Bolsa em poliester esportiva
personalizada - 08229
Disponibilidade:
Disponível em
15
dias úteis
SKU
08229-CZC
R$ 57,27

● The task
The material above needs to be copied out in full, exactly as given.

● Written response
Bolsa em poliester esportiva
personalizada - 08229
Disponibilidade:
Disponível em
15
dias úteis
SKU
08229-CZC
R$ 57,27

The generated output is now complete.